- DOCUMENT TEXT -
begin

Adding a Premium Tier and Finance Lingo

Translating all the funny sayings Finance Professionals say

Welcome back,

I have an announcement – I’m adding a premium tier to my newsletter. I’ve built a lot of resources from my experiences in credit and have a lot more coming. I love writing, I absolutely love it. But it’s a big commitment. While sometimes it takes me 5-10 seconds to come up with a meme, writing has been a lot bigger of a time commitment. It’s been an important commitment though, because there’s a real problem to solve. There’s a significant lack of credit resources for those looking in from the outside, and I’m working to solve for that gap. The limited credit content from others I’ve found goes for almost $400/hour, which is crazy and out of control! There’s a billion banking and first year private equity associate resources, but credit is significantly lacking despite the fact that credit is becoming a more compelling career path and a highly topical asset class.

The latest piece I’ve been building out is focused on interviews in credit, obviously a crucial thing to write about given landing in the right credit seat can change the trajectory of someone’s career. Given that the content and playbooks I’m putting out there can be used to help you get a job in credit & stay sharp in credit, I realized it’s time to add a premium tier. Naturally, this writing can take a significant amount of time, so I believe this is the right balance going forward.

What Premium readers receive: 20%-25% of posts going forward will be premium only and several of the old Credit Resources posts are now accessible just for premium readers. Premium plans are annual plans of $49.99/year (comes out to ~13.7 cents a day). The page to sign up is here.

What free readers receive: 75%-80% of posts going forward will continue to be sent out to everyone. Free readers, however, won’t have access to premium Credit Resources posts. Btw – my annual compensation report will always, always, always be free and accessible to everyone. It’s important to me to continue to report broadly on how credit compensation trends are looking and to respect the contributions of everyone who submitted anonymously.

end

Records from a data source
begin

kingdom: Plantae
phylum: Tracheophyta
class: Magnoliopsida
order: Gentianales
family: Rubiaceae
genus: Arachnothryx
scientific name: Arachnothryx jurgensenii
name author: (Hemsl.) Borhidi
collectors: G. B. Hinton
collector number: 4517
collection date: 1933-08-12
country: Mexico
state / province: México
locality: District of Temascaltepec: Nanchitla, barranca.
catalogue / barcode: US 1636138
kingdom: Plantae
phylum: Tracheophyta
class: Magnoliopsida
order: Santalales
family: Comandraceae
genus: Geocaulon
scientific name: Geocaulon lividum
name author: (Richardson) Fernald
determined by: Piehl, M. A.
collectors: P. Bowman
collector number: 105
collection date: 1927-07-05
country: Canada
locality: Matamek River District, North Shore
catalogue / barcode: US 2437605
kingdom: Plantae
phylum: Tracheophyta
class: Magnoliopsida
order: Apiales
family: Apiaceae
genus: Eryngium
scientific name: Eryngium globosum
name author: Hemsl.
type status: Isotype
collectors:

end

- TASK REQUIREMENTS -
1. What money amounts does the newsletter announcement state as costs or prices? List each one as it is written.
2. Reproduce the stretch of the newsletter announcement from "The latest piece" through "up is here.".

- ANSWERS PER TASK -
1.
- $400/hour
- $49.99/year
- ~13.7 cents a day

2.
The latest piece I’ve been building out is focused on interviews in credit, obviously a crucial thing to write about given landing in the right credit seat can change the trajectory of someone’s career. Given that the content and playbooks I’m putting out there can be used to help you get a job in credit & stay sharp in credit, I realized it’s time to add a premium tier. Naturally, this writing can take a significant amount of time, so I believe this is the right balance going forward.

What Premium readers receive: 20%-25% of posts going forward will be premium only and several of the old Credit Resources posts are now accessible just for premium readers. Premium plans are annual plans of $49.99/year (comes out to ~13.7 cents a day). The page to sign up is here.